Aujourd’hui, une plaque a été installée pour symboliser, entre autres, la lutte à l’antisémitisme et au racisme.
Dans le rayon des attractions plus joyeuses, on peut difficilement manquer la cathédrale dont les fondations sont vieilles de plus de 700 ans. Si on ne s’est pas foulé la cheville dans les bächles, on peut gravir son clocher de 116 mètres pour se donner un peu le vertige au-dessus de la place du marché.
Le vertige, je l’ai aussi défié en gravissant Schlossberg, cette colline de 456 mètres qu’on peut en partie monter en téléphérique. Non, 456 mètres, ce n’est pas l’Himalaya. Pas de quoi avoir le mal des hauteurs. Surtout qu’en me donnant la mission de gravir le monticule à pied, je m’étais promis de rebrousser chemin quand j’en aurais assez.
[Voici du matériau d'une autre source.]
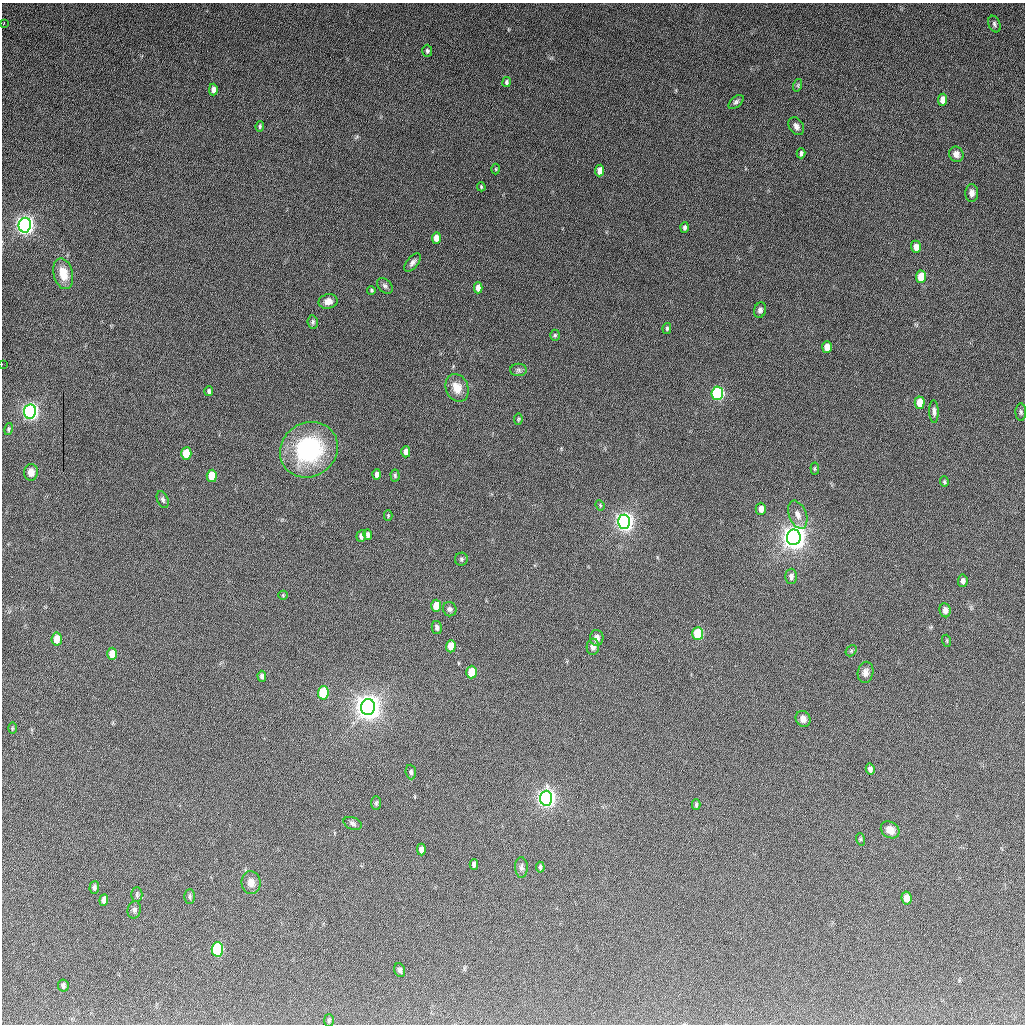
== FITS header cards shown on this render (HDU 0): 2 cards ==
NAXIS1  =                 1023
NAXIS2  =                 1022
L’orgueil étant l’orgueil, je me suis permis d’aller tout en haut. Tout en haut de la tour Schlossberg, une tour métallique de 35 mètres. Au sommet, une toute petite plateforme d’observation donne l’impression de se tenir en équilibre sur le mât d’un bateau. Une seule personne ne peut la conquérir à la fois.
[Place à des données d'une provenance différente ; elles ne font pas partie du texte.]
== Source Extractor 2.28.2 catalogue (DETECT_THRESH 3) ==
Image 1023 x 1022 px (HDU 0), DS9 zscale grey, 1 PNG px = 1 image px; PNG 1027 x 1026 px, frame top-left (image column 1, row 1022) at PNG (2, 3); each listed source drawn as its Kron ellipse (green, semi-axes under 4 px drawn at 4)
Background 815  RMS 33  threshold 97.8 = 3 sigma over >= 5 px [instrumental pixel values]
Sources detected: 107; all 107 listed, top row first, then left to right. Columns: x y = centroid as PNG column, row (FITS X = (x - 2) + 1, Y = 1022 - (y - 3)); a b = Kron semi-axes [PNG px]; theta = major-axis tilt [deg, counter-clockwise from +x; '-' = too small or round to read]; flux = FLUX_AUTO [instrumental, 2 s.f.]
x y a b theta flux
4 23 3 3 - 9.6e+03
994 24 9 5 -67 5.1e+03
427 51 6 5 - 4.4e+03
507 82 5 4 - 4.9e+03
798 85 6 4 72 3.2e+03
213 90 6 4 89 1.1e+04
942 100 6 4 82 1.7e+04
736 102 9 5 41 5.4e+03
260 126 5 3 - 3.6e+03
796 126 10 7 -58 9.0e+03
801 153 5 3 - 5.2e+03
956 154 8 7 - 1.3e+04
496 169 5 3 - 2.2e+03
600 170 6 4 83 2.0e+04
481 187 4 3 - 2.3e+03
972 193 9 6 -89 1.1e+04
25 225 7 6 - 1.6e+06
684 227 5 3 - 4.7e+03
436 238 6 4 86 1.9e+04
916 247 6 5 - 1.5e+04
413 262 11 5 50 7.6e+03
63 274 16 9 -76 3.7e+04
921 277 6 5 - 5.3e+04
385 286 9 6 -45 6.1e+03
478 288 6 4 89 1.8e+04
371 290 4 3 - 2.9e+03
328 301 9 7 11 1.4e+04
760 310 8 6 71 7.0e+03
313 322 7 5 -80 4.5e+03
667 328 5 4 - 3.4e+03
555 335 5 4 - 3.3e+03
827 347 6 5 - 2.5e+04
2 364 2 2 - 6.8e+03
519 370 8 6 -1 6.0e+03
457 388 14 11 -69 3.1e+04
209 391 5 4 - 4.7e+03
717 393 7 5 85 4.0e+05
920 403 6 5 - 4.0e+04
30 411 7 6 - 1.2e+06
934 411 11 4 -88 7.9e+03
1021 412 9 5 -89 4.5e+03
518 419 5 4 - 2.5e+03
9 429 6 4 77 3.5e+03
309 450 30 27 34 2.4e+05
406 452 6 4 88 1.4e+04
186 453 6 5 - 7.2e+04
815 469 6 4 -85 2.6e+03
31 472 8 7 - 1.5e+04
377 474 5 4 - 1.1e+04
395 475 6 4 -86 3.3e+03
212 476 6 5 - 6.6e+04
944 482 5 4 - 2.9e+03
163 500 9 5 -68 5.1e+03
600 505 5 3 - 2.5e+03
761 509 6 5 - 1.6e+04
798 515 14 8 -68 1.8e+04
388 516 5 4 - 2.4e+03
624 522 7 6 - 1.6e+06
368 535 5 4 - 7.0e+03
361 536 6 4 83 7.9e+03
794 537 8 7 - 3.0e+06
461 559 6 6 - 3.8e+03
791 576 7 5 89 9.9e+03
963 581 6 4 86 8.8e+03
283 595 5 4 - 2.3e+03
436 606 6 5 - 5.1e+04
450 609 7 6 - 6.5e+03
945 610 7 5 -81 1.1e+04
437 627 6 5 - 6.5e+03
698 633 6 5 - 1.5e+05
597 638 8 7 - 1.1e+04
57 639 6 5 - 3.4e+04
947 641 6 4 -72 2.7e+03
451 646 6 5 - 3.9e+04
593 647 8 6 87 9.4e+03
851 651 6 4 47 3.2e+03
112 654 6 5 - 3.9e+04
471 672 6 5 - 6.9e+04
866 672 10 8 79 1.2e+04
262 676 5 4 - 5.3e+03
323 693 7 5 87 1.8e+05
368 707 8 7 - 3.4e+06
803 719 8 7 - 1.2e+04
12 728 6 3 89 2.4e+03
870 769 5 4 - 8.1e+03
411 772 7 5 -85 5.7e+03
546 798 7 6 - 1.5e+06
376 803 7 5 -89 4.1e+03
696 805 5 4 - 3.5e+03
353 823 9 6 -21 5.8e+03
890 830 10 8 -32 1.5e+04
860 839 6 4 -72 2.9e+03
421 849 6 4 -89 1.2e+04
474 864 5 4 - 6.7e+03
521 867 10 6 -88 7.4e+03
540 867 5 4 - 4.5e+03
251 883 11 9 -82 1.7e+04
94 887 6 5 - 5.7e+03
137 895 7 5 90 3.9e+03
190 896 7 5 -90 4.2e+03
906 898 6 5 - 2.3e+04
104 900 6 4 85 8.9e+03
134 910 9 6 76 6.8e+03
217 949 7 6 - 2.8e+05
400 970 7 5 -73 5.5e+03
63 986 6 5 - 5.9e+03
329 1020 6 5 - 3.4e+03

Quand le vent frappe, que toute la structure chambranle, c’est là que le vertige frappe. Mais l’aperçu de la Forêt-Noire, la vue sur la cathédrale aussi, valent bien quelques tremblements des genoux.
Idéalement, on redescend par une route différente, volontairement ou pas, mais on se dirige, comme moi, vers le biergarten Kastaniengarten pour se remonter le courage. Le « jardin de bières », comme ailleurs en Allemagne, est une terrasse sur laquelle on peut consommer une boisson alcoolisée ou un simple rafraîchissement. Ici, on paie pour la vue, aussi, mais elle le vaut bien. Surtout si le soleil tape.
De retour dans la vieille ville, on peut admirer quelques-unes des œuvres d’art de rue, s’étonner devant la porte de Martin (Martinstor) et la porte des Souabes (Schwabentor), les deux portes anciennes de la ville, ou encore se lancer à la recherche du crocodile « vivant » dans les canaux de la Petite Venise (Klein Venedig). Pas de quoi être effrayé, néanmoins, puisqu’il s’agit d’une statue installée en 2001.
Mais vraiment, à Fribourg-en-Brisgau, c’est l’atmosphère et la vie qu’on regarde passer, idéalement de l’un des restaurants branchés, qui donne la plus grande satisfaction.